The belief that the only way to salvation is through belief in Jesus Christ is a fundamental tenet of every strand of Christianity.


But it has also been blamed for creating an evangelical tendency responsible for some of the darkest periods in the history of religion, notably the anti-Muslim crusades of the Middle Ages and centuries of Christian anti-Semitism.

Catholic Bishops at the Second Vatican Council in Rome, 1965. (CC BY-SA, Wikimedia commons)

The latest report reiterates that it is only thanks to Jesus’s death and resurrection that all people have the chance of salvation, but accepts that Jews can benefit from this without believing in him.

The authors appear to acknowledge that they are effectively squaring a theological circle.


How Jews being saved while not believing in Christ “can be possible remains an unfathomable mystery in the salvific plan of God,” they say.

The report noted that Christian evangelism to Jews was particularly sensitive issue because it involves the “very existence of the Jewish people.”

“The Church is therefore obliged to view evangelization to Jews, who believe in the one God, in a different manner from that to people of other religions and world views,” it said.

In concrete terms, the world’s largest Christian denomination said it neither “conducts nor supports any specific institutional mission work directed towards Jews.”

The document went on to say that while Christians remain called to “bear witness to their faith in Jesus Christ,” to all people, speaking to Jews about their faith should be done in a “humble and sensitive manner,” particularly in light of the Holocaust.

“A Christian can never be an anti-Semite, especially because of the Jewish roots of Christianity,” the document said, quoting Pope Francis. It further pledged to “do all that is possible with our Jewish friends to repel anti-Semitic tendencies.”


The report, which does not constitute a formal change to official Catholic doctrine, was published to mark the 50th anniversary of the close of a landmark Vatican Council that attempted to draw a line under centuries of persecution of Jews based on Catholic teaching.

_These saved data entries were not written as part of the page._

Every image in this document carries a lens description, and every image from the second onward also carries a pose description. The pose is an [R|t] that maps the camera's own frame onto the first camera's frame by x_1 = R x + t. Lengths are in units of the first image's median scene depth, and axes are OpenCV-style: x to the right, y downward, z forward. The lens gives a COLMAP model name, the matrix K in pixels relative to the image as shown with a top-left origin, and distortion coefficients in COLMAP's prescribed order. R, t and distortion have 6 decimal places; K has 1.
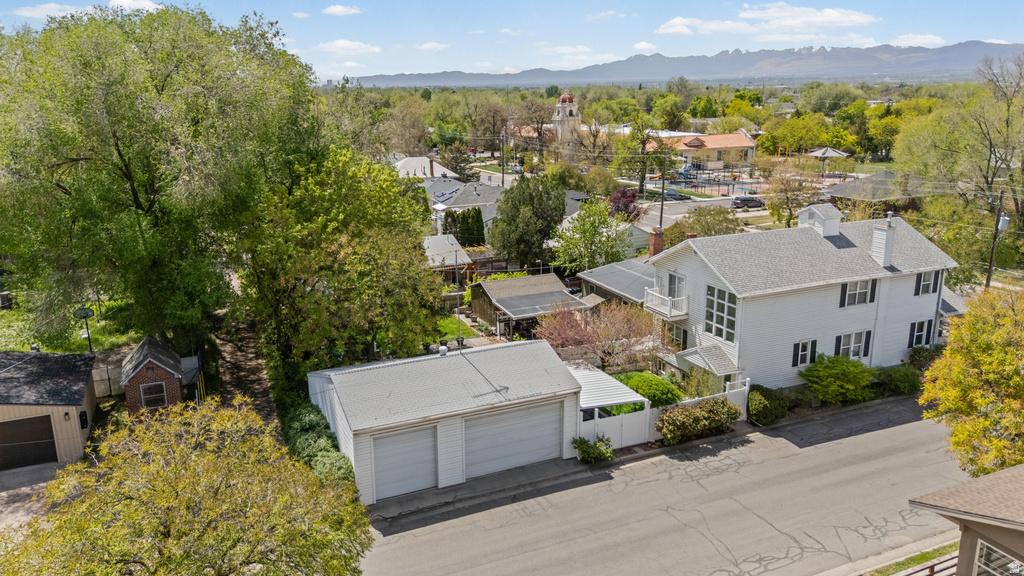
lens RADIAL K [[743.8, 0, 512.0], [0, 743.8, 288.0], [0, 0, 1]] dist [0.100805, -0.104813]
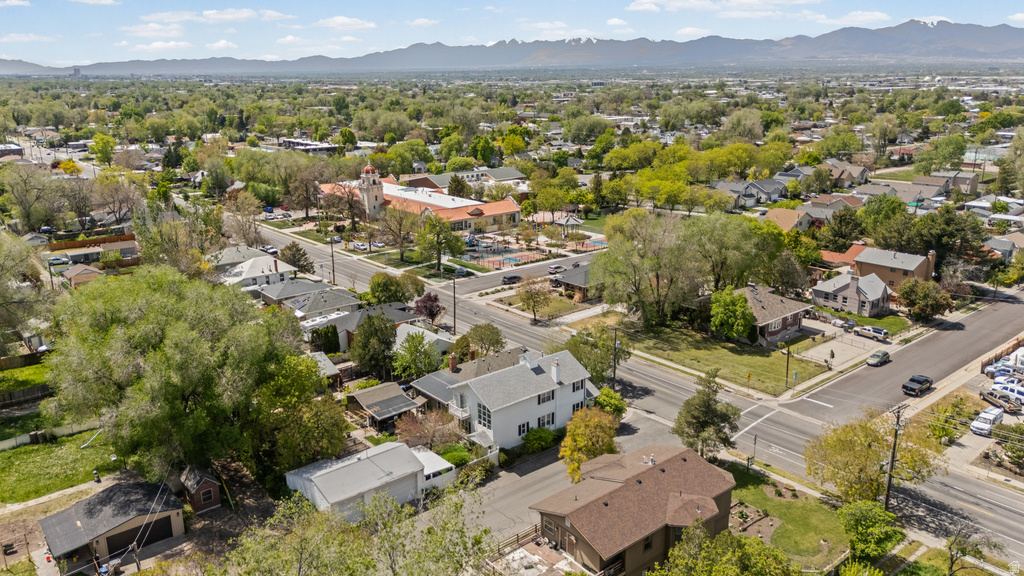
lens RADIAL K [[743.8, 0, 512.0], [0, 743.8, 288.0], [0, 0, 1]] dist [0.100805, -0.104813]
pose [[0.962078, -0.069460, 0.263783, -0.173734], [0.065826, 0.997575, 0.022602, -0.360222], [-0.264713, -0.004381, 0.964317, -1.025612]]
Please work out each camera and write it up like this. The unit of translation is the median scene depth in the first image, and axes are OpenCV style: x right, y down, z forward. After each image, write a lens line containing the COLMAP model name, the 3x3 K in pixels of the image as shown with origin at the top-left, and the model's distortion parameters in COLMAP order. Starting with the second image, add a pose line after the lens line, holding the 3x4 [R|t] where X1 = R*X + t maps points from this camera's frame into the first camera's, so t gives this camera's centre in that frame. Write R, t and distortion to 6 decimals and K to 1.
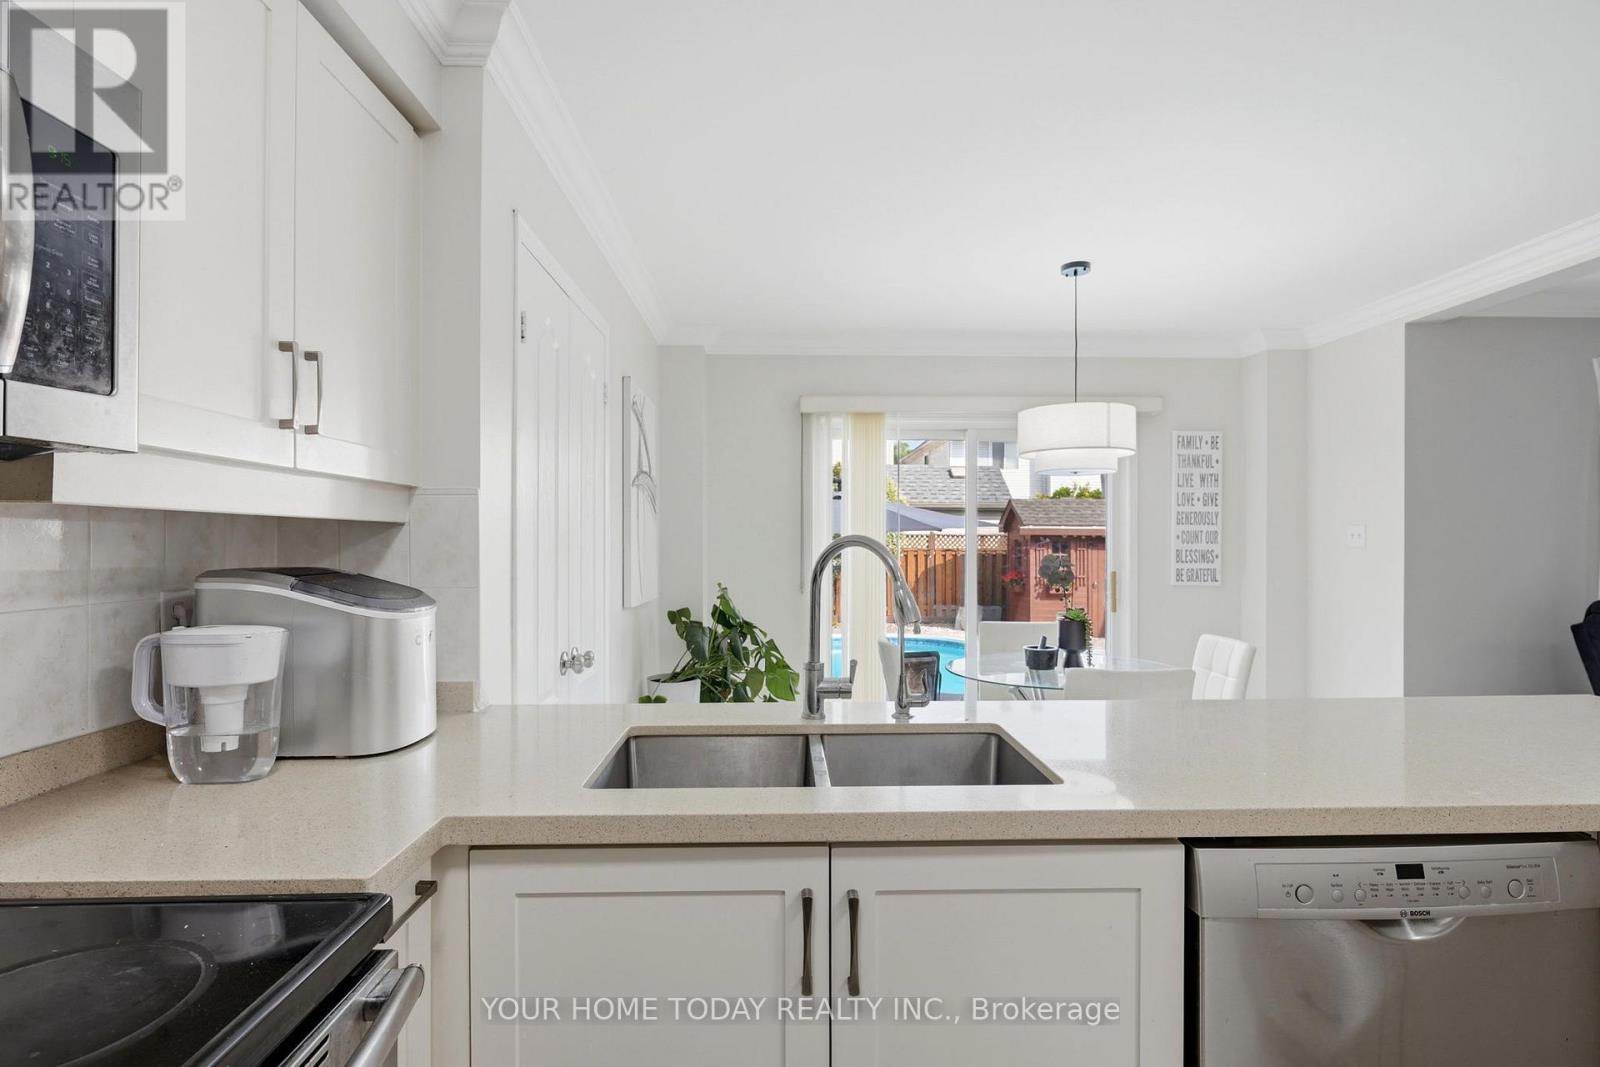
lens RADIAL K [[783.5, 0, 805.8], [0, 783.5, 542.6], [0, 0, 1]] dist [0.003835, -0.000501]
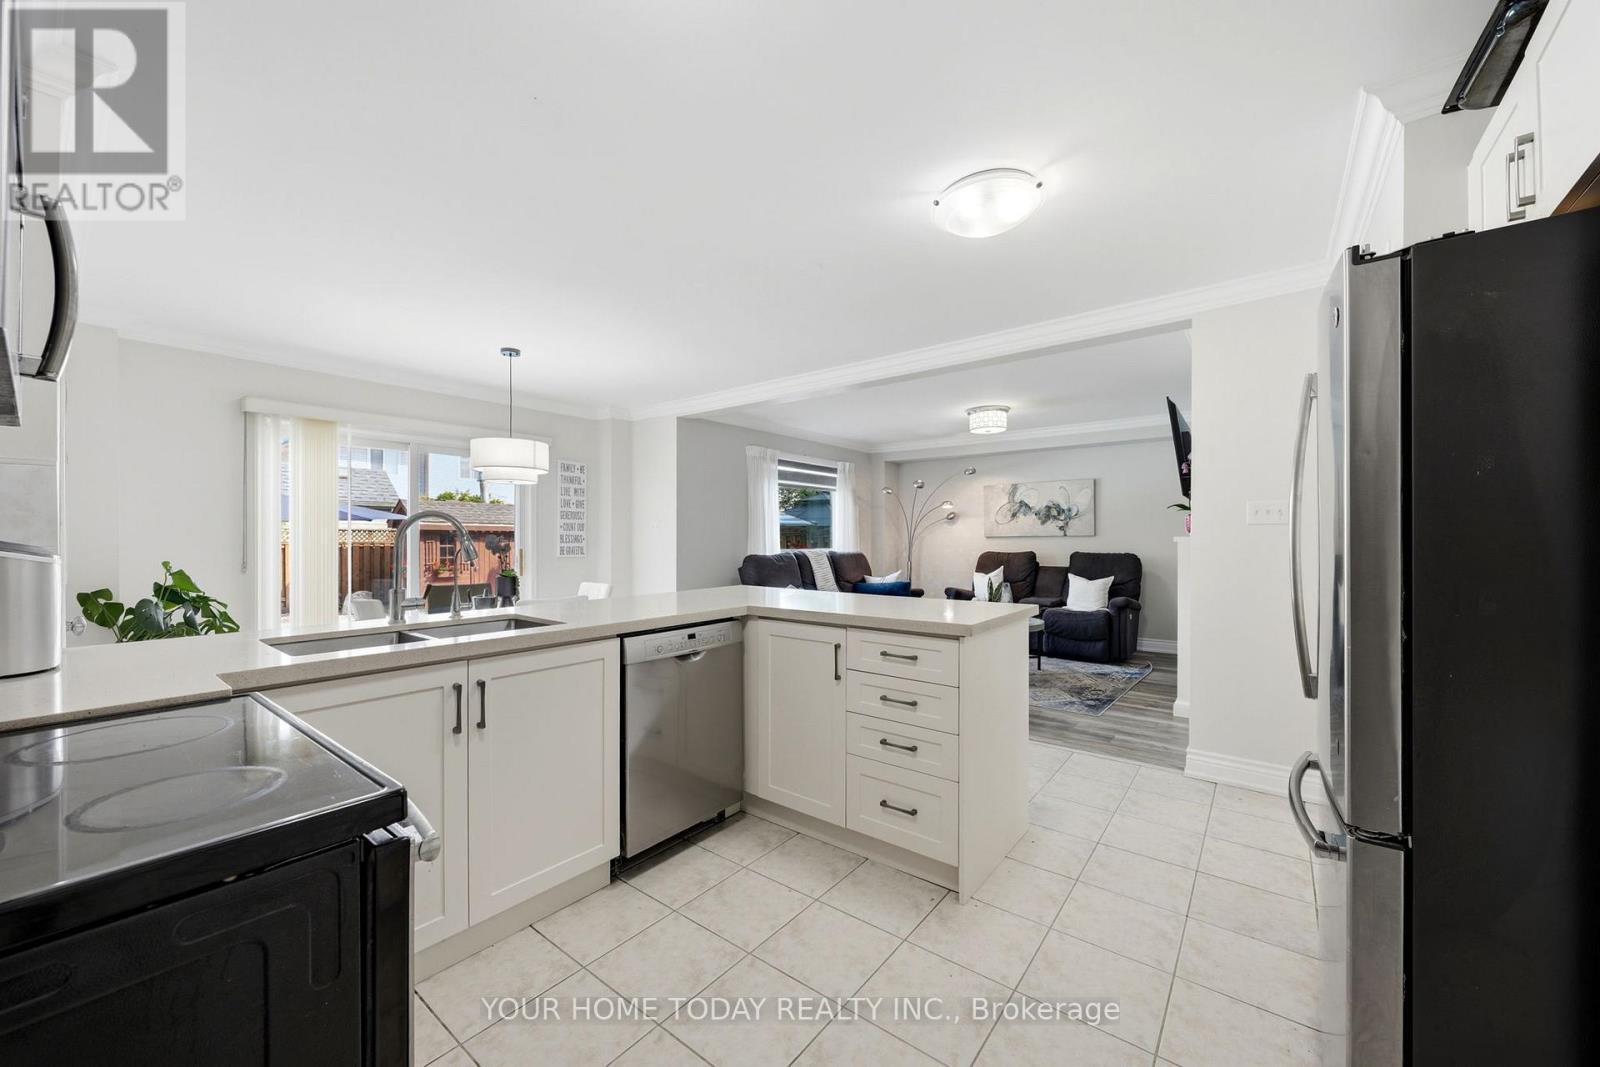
lens RADIAL K [[614.6, 0, 797.9], [0, 614.6, 538.2], [0, 0, 1]] dist [-0.000116, 0.000020]
pose [[0.649898, 0.000607, 0.760022, -0.162716], [0.002471, 0.999993, -0.002912, 0.021178], [-0.760018, 0.003770, 0.649891, -0.177601]]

The council, widely known as Vatican II, disowned the concept of collective Jewish responsibility for the crucifixion of Jesus, decried anti-Semitism and emphasized the shared heritage of the two faiths.

Relations between the two faiths have warmed steadily since then, and were helped by a 1998 report from the same commission that called on Catholics to repent for their failure to do more to prevent the Holocaust while stopping short of blaming the Church as an institution for its silence under the leadership of wartime pope Pius XII.

Catholic-Jewish relations have been bolstered by the election of the current pope, Francis, who has a long-standing friendship with Argentinian rabbi Abraham Skorka, with whom he jointly published a book of conversations about issues of ethics, morality and faith.

He is due to become the third pope to visit Rome’s main synagogue when he meets members of the Italian capital’s Jewish community on January 17.

The synagogue is located just across the River Tiber from the Vatican, in an area still known as the Ghetto where, under the orders of Francis’s predecessors, Jews were confined for more than three centuries until their emancipation at the end of the 19th century.

Rabbi David Rosen, The American Jewish Committee’s international director of interreligious affairs, welcomed the new Vatican document.

“The new ‘Reflection’ document clearly repudiates replacement or supersessionist theology; and expresses an increasing appreciation and respect for Jewish self-understanding, reflected in recognizing the place of Torah in the life of the Jewish people,” Rosen said in a statement.

However, Rosen expressed disappointment the document failed to acknowledge “the centrality that the Land of Israel plays in the historic and contemporary religious life of the Jewish people,” and the groundbreaking role the Vatican II Council played in establishing diplomatic relations between the Vatican and Israel.